### Data below

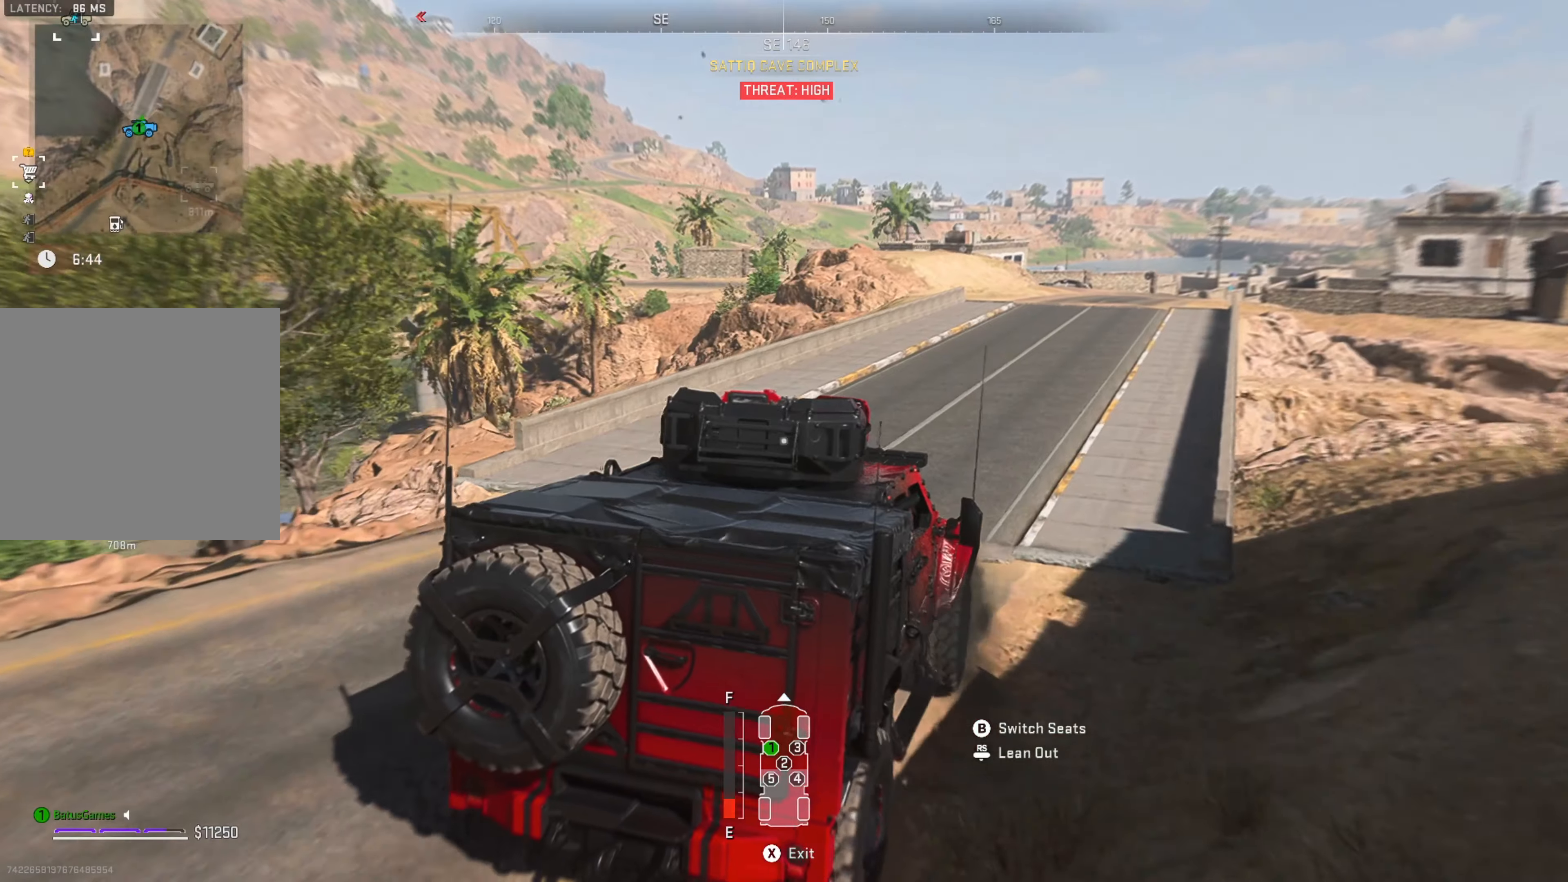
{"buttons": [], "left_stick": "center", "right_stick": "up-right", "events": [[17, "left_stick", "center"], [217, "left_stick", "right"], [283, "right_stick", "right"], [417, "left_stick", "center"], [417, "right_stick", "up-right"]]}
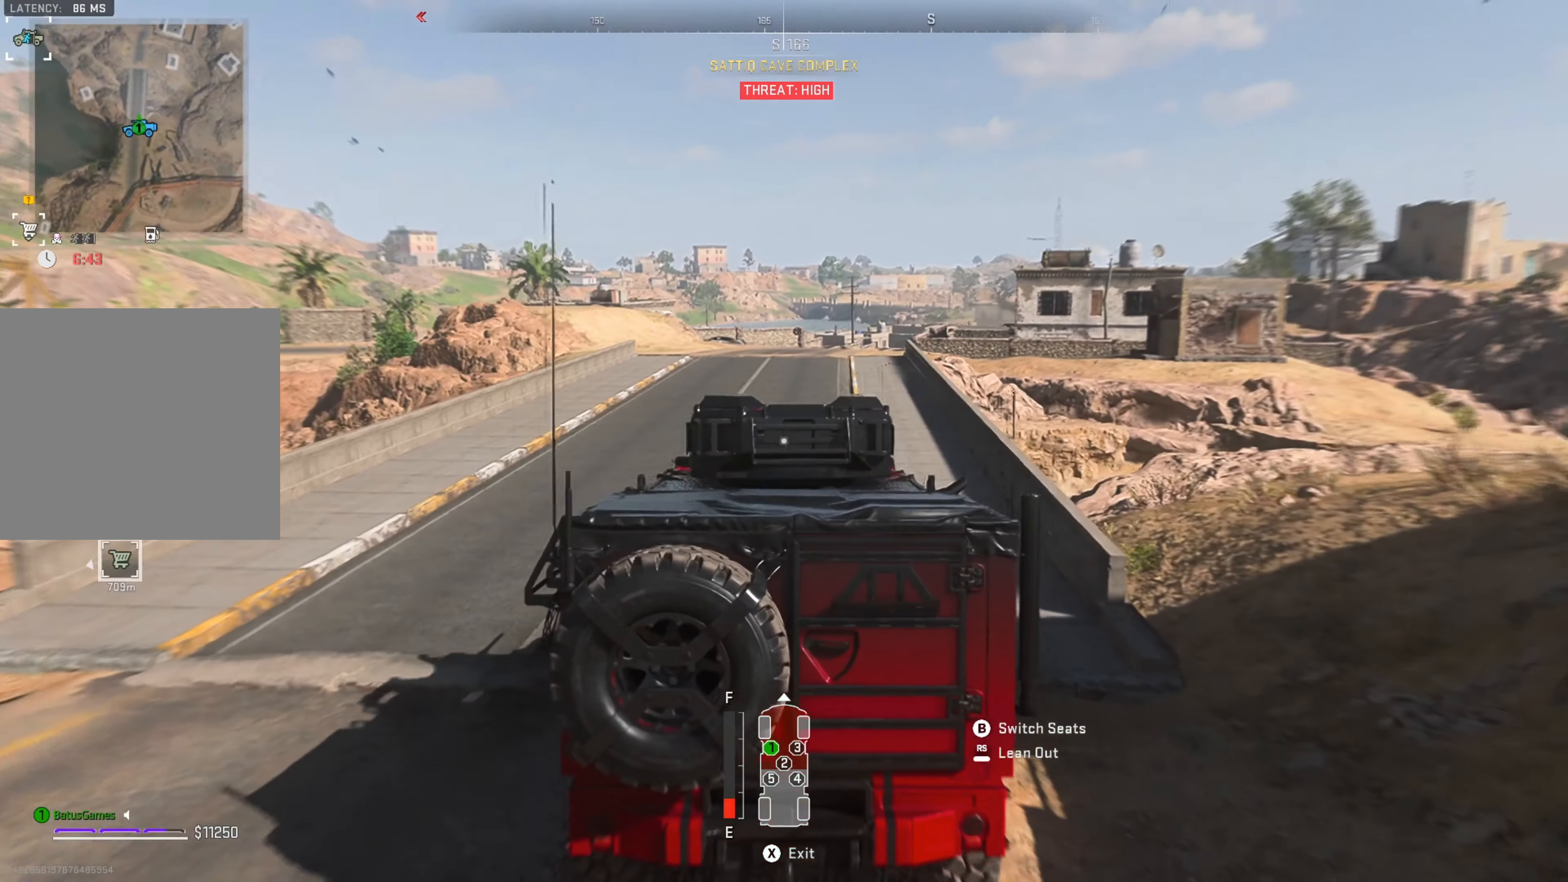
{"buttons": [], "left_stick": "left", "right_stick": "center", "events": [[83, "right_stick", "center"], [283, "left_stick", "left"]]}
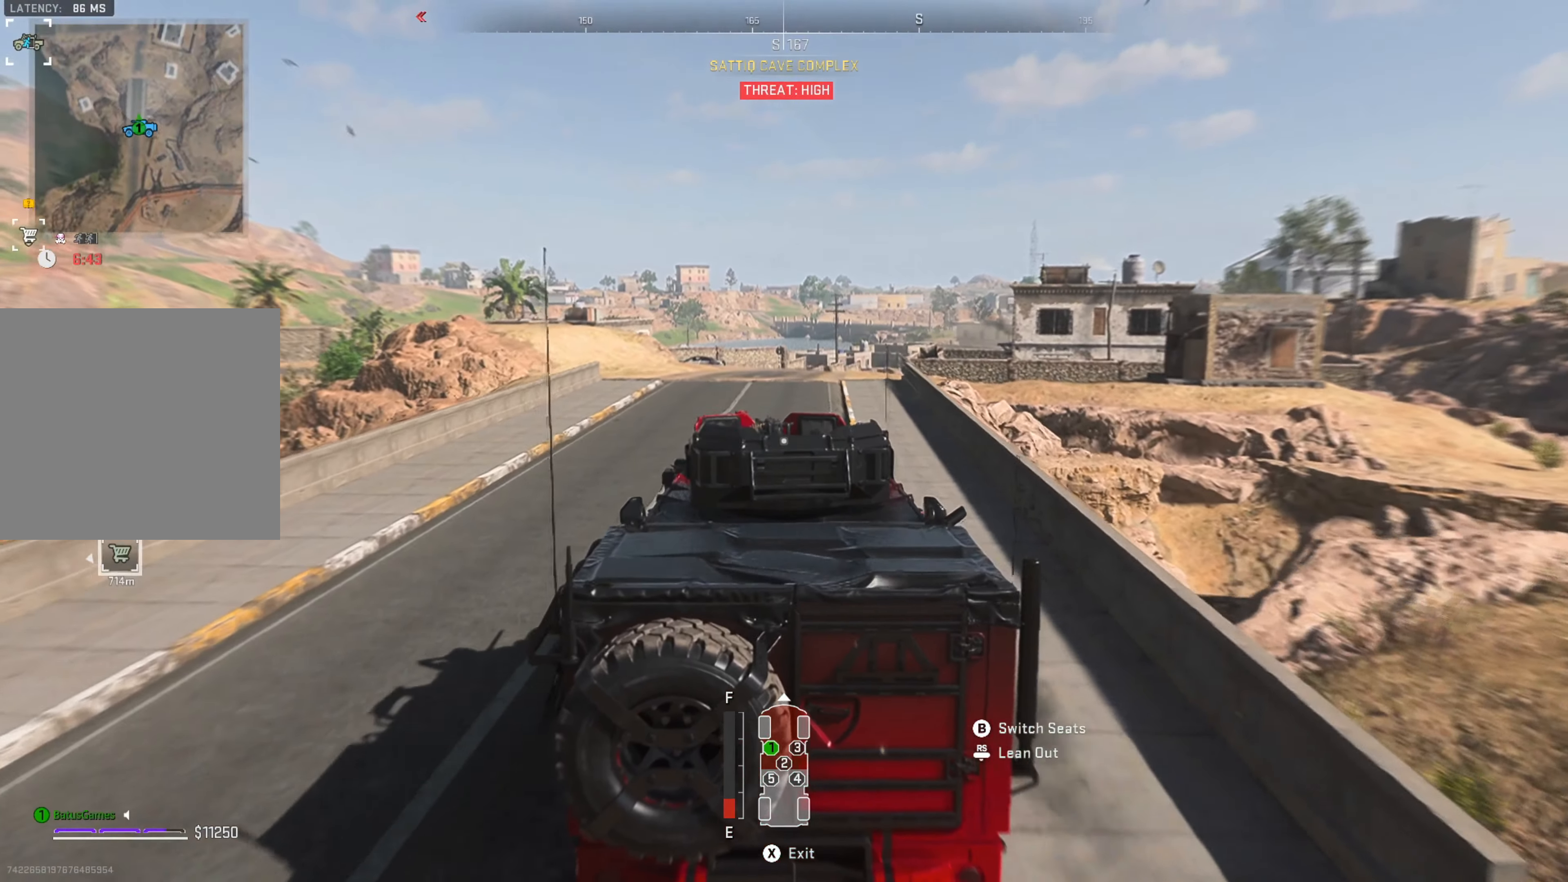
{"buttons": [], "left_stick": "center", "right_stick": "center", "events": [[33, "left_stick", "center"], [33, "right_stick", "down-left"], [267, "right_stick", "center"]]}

### What you need to do
Word for word, retype all of the data above, but include no pictures.

### Answer section
{"buttons": [], "left_stick": "center", "right_stick": "up-right", "events": [[17, "left_stick", "center"], [217, "left_stick", "right"], [283, "right_stick", "right"], [417, "left_stick", "center"], [417, "right_stick", "up-right"]]}
{"buttons": [], "left_stick": "left", "right_stick": "center", "events": [[83, "right_stick", "center"], [283, "left_stick", "left"]]}
{"buttons": [], "left_stick": "center", "right_stick": "center", "events": [[33, "left_stick", "center"], [33, "right_stick", "down-left"], [267, "right_stick", "center"]]}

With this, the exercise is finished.